··· Data ···
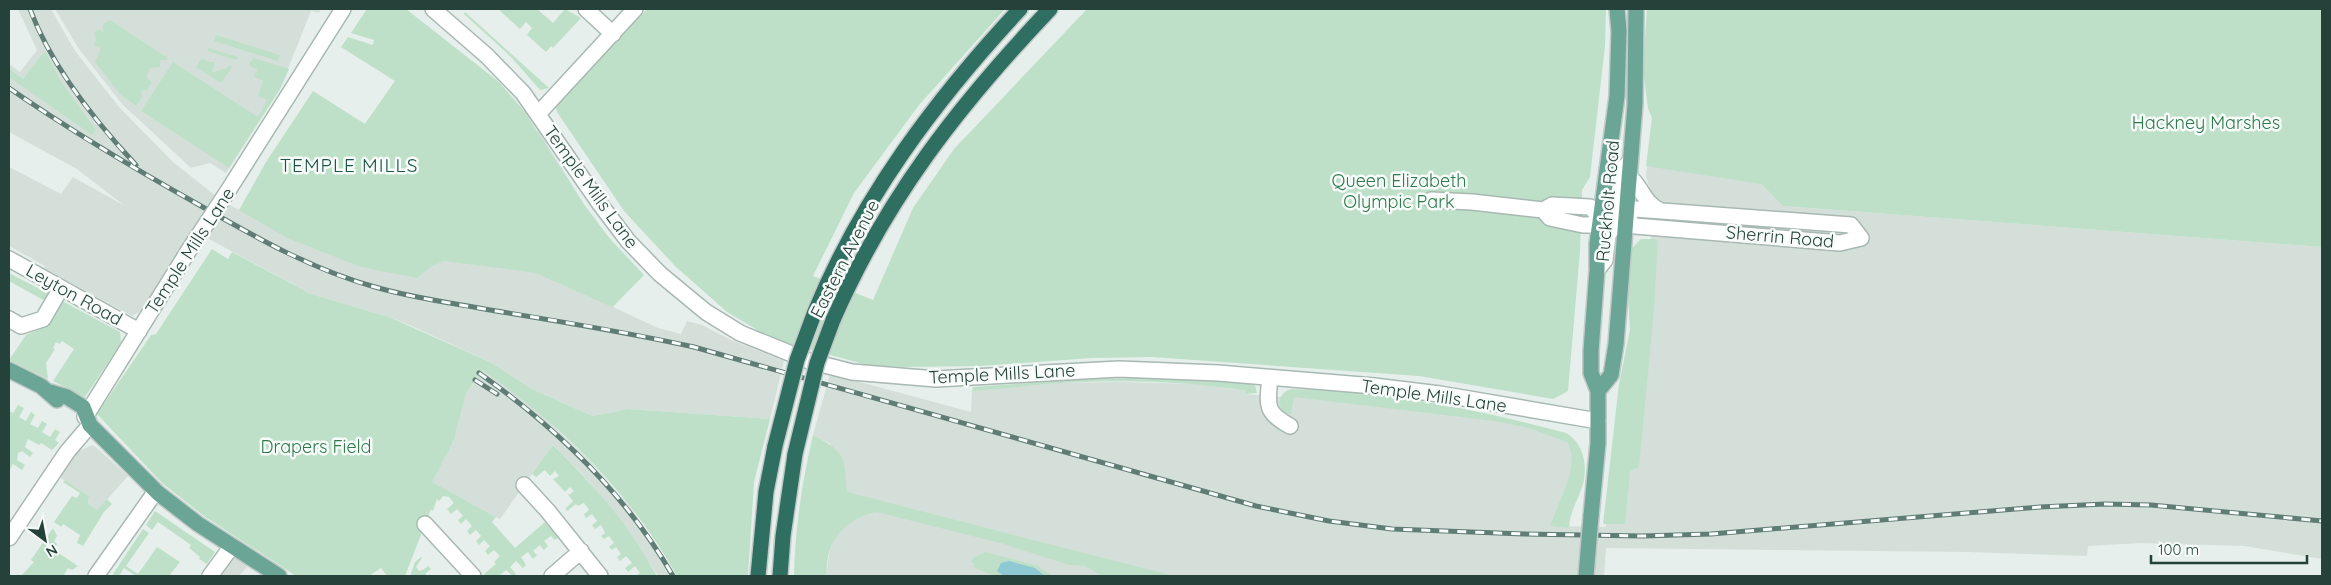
<svg xmlns="http://www.w3.org/2000/svg" width="2331" height="585" font-family="Quicksand,sans-serif">
<style>
.built{fill:#d4dfda}
.green{fill:#bfe0c8}
.water{fill:#8ec9d4}
.lines{fill:none;stroke-linecap:round;stroke-linejoin:round}
.minor-casing{stroke:#a8b8b2;stroke-width:18}
.major-casing{stroke:#c2cac8;stroke-width:18}
.highway-casing{stroke:#c2cac8;stroke-width:18}
.minor{stroke:#fff;stroke-width:15}
.major{stroke:#6aa596;stroke-width:15}
.highway{stroke:#2f6f62;stroke-width:15}
.rail-casing{stroke:#5f7d75;stroke-width:5}
.rail{stroke:#f7fbf9;stroke-width:3;stroke-dasharray:9;stroke-linecap:butt}
.minor-bridge-casing{stroke:#a8b8b2;stroke-width:18;stroke-linecap:butt}
.major-bridge-casing{stroke:#c2cac8;stroke-width:18;stroke-linecap:butt}
.highway-bridge-casing{stroke:#c2cac8;stroke-width:18;stroke-linecap:butt}
.minor-bridge{stroke:#fff;stroke-width:15}
.major-bridge{stroke:#6aa596;stroke-width:15}
.highway-bridge{stroke:#2f6f62;stroke-width:15}
.labels{text-anchor:middle;stroke-width:5;stroke-linejoin:round;paint-order:stroke}
.park-label{font-size:18px;fill:#2d7a4b;stroke:#f7fbf9}
.street-label{font-size:18px;fill:#24423a;stroke:#f7fbf9}
.neighbourhood-label{font-size:19px;letter-spacing:1px;fill:#1f5548;stroke:#f7fbf9}
</style>
<rect width="100%" height="100%" fill="#e6efeb"/>
<path class="built" d="M18 9H51L75 51 119 107 173 162 216 196 141 311 132 316 44 268 45 266 9 246V167L61 194 73 177 125 206 77 169 9 132V64L20 72 37 50Z
M55 9H321L319 13 311 11 280 89 226 173 210 163 191 168 122 104 79 49Z
M378 28 540 133 585 206 610 239 644 275 613 307 658 328 681 334 687 321 702 325 729 339 784 361 770 419 628 409 592 416 530 388 492 363 412 326 389 317 311 294 207 238 230 205 239 210 365 124 395 81 367 63Z
M1643 67 1783 206 2322 247V559L2244 546 2141 543 2088 546 2087 556 1969 552 1606 548 1604 576H826L830 548 831 444 813 435 830 374 971 412 972 391 1058 383 1121 382 1199 384 1246 391V394L1292 398 1294 393 1500 420 1561 438 1571 444 1574 463 1557 526 1606 527V524H1624L1651 235 1685 237 1688 209 1666 207 1652 197 1646 176 1652 118 1648 108Z
M482 370 532 406 590 461 631 508 677 576H658L619 518 586 478 553 445 500 519 431 482 454 440 466 394Z
M92 445 97 448 128 476 97 511 88 504 89 496 56 475 77 452Z
M230 556 237 558 247 567 239 576H216Z"/>
<path class="green" d="M367 9H406L499 82 525 112 585 206 610 239 644 275 612 307 536 273 444 261 432 266 417 278 361 267 287 238 239 210 266 162 313 91 365 124 395 81 341 47 348 37 373 45 374 40 351 33Z
M502 9H537L553 23 565 9 581 18 553 48 551 46 546 52 527 35 532 28 526 22 520 29 500 11Z
M647 9H1005L919 105 854 193 813 276 873 300 913 208 954 149 1087 9H1606L1605 46 1590 177 1582 190 1580 251 1568 391 1553 399 1419 376 1152 357 1092 358 980 366 905 367 867 365 787 343 759 331 727 312 675 266 624 211 557 112 556 108 559 102Z
M1647 9H2322V247L1783 206 1761 184 1646 166 1652 118 1648 108 1643 67Z
M465 12 549 88 540 90 511 57 464 14Z
M110 20 168 58 166 60H160V67L150 68 146 77 152 82 147 90 141 91 142 97 136 106 120 94 95 62 101 48 94 46 96 39 94 33 99 29 103 32V24Z
M216 35 280 55 278 61 214 41Z
M209 48 238 57 236 60 207 51Z
M45 51 62 83 96 130 92 135 9 77V69L23 79Z
M251 57 289 69 280 89 229 168 141 111 173 62 258 117 267 100 258 96 263 81 255 77 254 74 258 70 250 66 249 63 253 59Z
M202 58 209 62H215L212 71 214 73 219 70 227 68 230 65 232 67 221 83 196 67Z
M1641 239H1654L1658 241 1654 310 1639 467 1630 471 1625 524H1603L1619 384 1630 330 1628 297 1632 248Z
M212 249 228 259 232 252 311 294 389 317 454 346 492 363 530 388 592 416 628 409 770 419 754 482 748 576H677C630 492 560 424 482 370L466 394 454 440 432 482 496 517 492 522 515 548 545 522 558 538 555 540 551 536 544 541 548 546 544 550 540 545 533 551 537 555 533 559 528 552 521 557 526 565 523 568 516 561 510 567 516 574 513 576 506 570 499 576H486L484 574 496 564 494 562 500 556 494 550 488 555 485 551 490 546 484 540 479 545 476 541 481 536 476 530 470 535 467 531 472 526 466 519 461 524 458 520 463 516 457 509 451 514 447 509 454 503 449 497 443 496 439 501 437 499 433 511 431 509 405 576H387L381 568 369 576H296L204 516 162 483 97 414 151 335 156 334Z
M9 273 49 294 45 301 9 281Z
M62 301 120 332 121 343 85 397 53 381 74 349 62 341 60 344 56 342 53 348 55 349 46 363 48 379 9 360 26 335 47 326Z
M1185 377 1249 382 1255 385 1257 393 1246 394V391C1192 382 1136 380 1082 382 1045 383 1009 389 972 391L973 387 1085 379Z
M1291 389C1384 391 1477 409 1566 433 1585 443 1589 471 1581 490 1576 504 1570 512 1569 528L1550 526C1557 504 1582 464 1567 442L1528 428 1494 421 1294 397 1291 414 1286 413V415C1276 406 1278 393 1291 389Z
M18 405 24 408 19 417 26 421 31 412 35 415 30 424 38 428 42 421 47 424 42 432 50 437 55 429 60 432 55 440 59 443 52 450 41 443 39 445 28 439 25 447 33 453 30 457 22 451 18 453 17 460 25 465 22 470 13 464 9 471V411L13 413Z
M813 435C847 452 844 458 847 492L1174 576H1102L1085 566 1069 565 1004 544 877 512C857 515 837 530 830 549 827 557 827 568 826 576H794C795 528 802 482 813 435Z
M553 445C583 475 614 507 637 543 644 554 650 565 657 576H636L640 573 635 566 628 572 625 568 632 563 626 556 620 561 617 557 621 554 616 547 612 550 609 547 614 543 609 536 604 539 601 536 605 533 601 525 595 529 592 525 597 521 592 514 586 518 584 514 589 510 584 503 578 506 576 504 567 511 565 509 573 501 568 495 574 491 570 487 565 492 553 479 559 476 555 471 550 476 545 470 536 477 532 474Z
M65 480 89 496 88 504 97 510 107 499 112 504 104 512 83 546 77 543 80 535 63 524 61 527 54 522 72 496 77 498 80 493 63 482Z
M155 511 215 552 207 564 199 559 200 557 189 548 191 545 158 522 152 530 146 525Z
M53 528 57 536 54 541 57 544 54 550 78 566 72 570 68 568 64 575 65 576H21L34 562 31 560Z
M143 529 149 533 126 566 138 574 157 547 180 562 169 576H136L124 568 119 576H114L113 574Z
M986 552 1038 566 1053 576H994L973 567 974 563 971 562 974 557Z
M421 557 422 558 416 567 419 571 423 570 428 566 431 569 426 573V576H410L415 562Z"/>
<path class="water" d="M1009 561 1035 568 1045 576H1004L997 571 1001 563Z"/>
<g class="lines">
<defs>
<path id="minor" d="M433 9 487 56 523 93 600 204 628 241 660 274 706 312 740 333 809 361 852 372 936 379 1119 369 1218 373 1374 386 1440 394 1598 421
M586 9 613 34
M538 114 635 9
M1629 176C1642 187 1644 204 1661 211
M226 194 343 9
M1431 200 1472 202 1543 210 1552 205 1590 207 1601 218
M1635 209 1851 225 1861 238 1840 243 1635 226 1625 218Z
M1543 210 1550 218 1583 225H1590L1601 218H1625
M1607 218 1614 208 1619 171 1630 162
M9 259 139 331
M1597 270 1605 260 1608 235 1619 218
M9 319 21 326 43 319 61 288
M1270 378C1267 406 1265 412 1290 426
M85 417 189 250
M524 485 547 510 600 576
M425 524 473 576
M9 538 67 452 90 425
M96 576 156 491
M210 576 232 546
M552 576 581 551"/>
<path id="major" d="M9 370 41 386 57 400
M1598 391 1611 375 1616 344 1635 104 1636 9
M50 392 67 397 83 407 90 425 158 493 198 524 279 576
M1591 516 1598 443V391L1591 373V351L1597 270V244L1617 96 1619 31 1617 9"/>
<path id="highway" d="M814 314C861 199 936 99 1020 9
M833 320C886 198 959 105 1050 9
M758 576 766 492 775 446
M780 576 783 536 795 454"/>
</defs>
<use href="#minor" class="minor-casing"/>
<use href="#major" class="major-casing"/>
<use href="#highway" class="highway-casing"/>
<use href="#minor" class="minor"/>
<use href="#major" class="major"/>
<use href="#highway" class="highway"/>
<defs>
<path id="rail" d="M30 9C51 66 95 121 136 165
M9 88C71 131 135 169 201 206 257 238 313 270 375 287 413 298 452 303 490 310 558 321 626 332 694 347L1256 506 1329 521 1392 529 1524 534 1642 536 1711 534 2040 507 2105 504 2151 505 2322 521
M479 373C557 428 625 493 673 576
M475 380 497 394"/>
</defs>
<use href="#rail" class="rail-casing"/>
<use href="#rail" class="rail"/>
<defs>
<path id="minor-bridge" d="M189 250 226 194"/>
<path id="major-bridge" d="M1586 576 1591 516"/>
<path id="highway-bridge" d="M775 446 797 360 814 314
M795 454 817 363 833 320"/>
</defs>
<use href="#minor-bridge" class="minor-bridge-casing"/>
<use href="#major-bridge" class="major-bridge-casing"/>
<use href="#highway-bridge" class="highway-bridge-casing"/>
<use href="#minor-bridge" class="minor-bridge"/>
<use href="#major-bridge" class="major-bridge"/>
<use href="#highway-bridge" class="highway-bridge"/>
</g>
<g class="labels">
<g class="park-label">
<text x="2206" y="129">Hackney Marshes</text>
<text x="1399" y="187">Queen Elizabeth<tspan x="1399" dy="21">Olympic Park</tspan></text>
<text x="316" y="453">Drapers Field</text>
</g>
<g class="street-label">
<text transform="translate(591 187) rotate(54)" y="6">Temple Mills Lane</text>
<text transform="translate(1608 201) rotate(-85)" y="6">Ruckholt Road</text>
<text transform="translate(1780 237) rotate(5)" y="6">Sherrin Road</text>
<text transform="translate(190 251) rotate(-57)" y="6">Temple Mills Lane</text>
<text transform="translate(845 259) rotate(-63)" y="6">Eastern Avenue</text>
<text transform="translate(74 295) rotate(29)" y="6">Leyton Road</text>
<text transform="translate(1002 374) rotate(-3)" y="6">Temple Mills Lane</text>
<text transform="translate(1434 396) rotate(8)" y="6">Temple Mills Lane</text>
</g>
<g class="neighbourhood-label">
<text x="349" y="172">TEMPLE MILLS</text>
</g>
</g>
<rect width="2331" height="585" fill="none" stroke="#24423a" stroke-width="20"/>
<g transform="translate(45 540) rotate(148)" stroke="#f7fbf9" stroke-width="4" paint-order="stroke">
<path d="M0-4L9 19L0 12L-9 19Z" fill="#24423a"/>
<text y="-8" font-size="14" font-weight="bold" text-anchor="middle" fill="#24423a">N</text>
</g>
<path d="M2151 555v8h156v-8" fill="none" stroke="#24423a" stroke-width="2.5"/>
<text x="2158" y="555" font-size="15" fill="#24423a" stroke="#f7fbf9" stroke-width="4" paint-order="stroke">100 m</text>
</svg>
···
Would you print, exactly as written, every line above from the one holding "M524 485 547 510 600 576" through the one holding "936 99 1020 9", with both included and no other lines?

M524 485 547 510 600 576
M425 524 473 576
M9 538 67 452 90 425
M96 576 156 491
M210 576 232 546
M552 576 581 551"/>
<path id="major" d="M9 370 41 386 57 400
M1598 391 1611 375 1616 344 1635 104 1636 9
M50 392 67 397 83 407 90 425 158 493 198 524 279 576
M1591 516 1598 443V391L1591 373V351L1597 270V244L1617 96 1619 31 1617 9"/>
<path id="highway" d="M814 314C861 199 936 99 1020 9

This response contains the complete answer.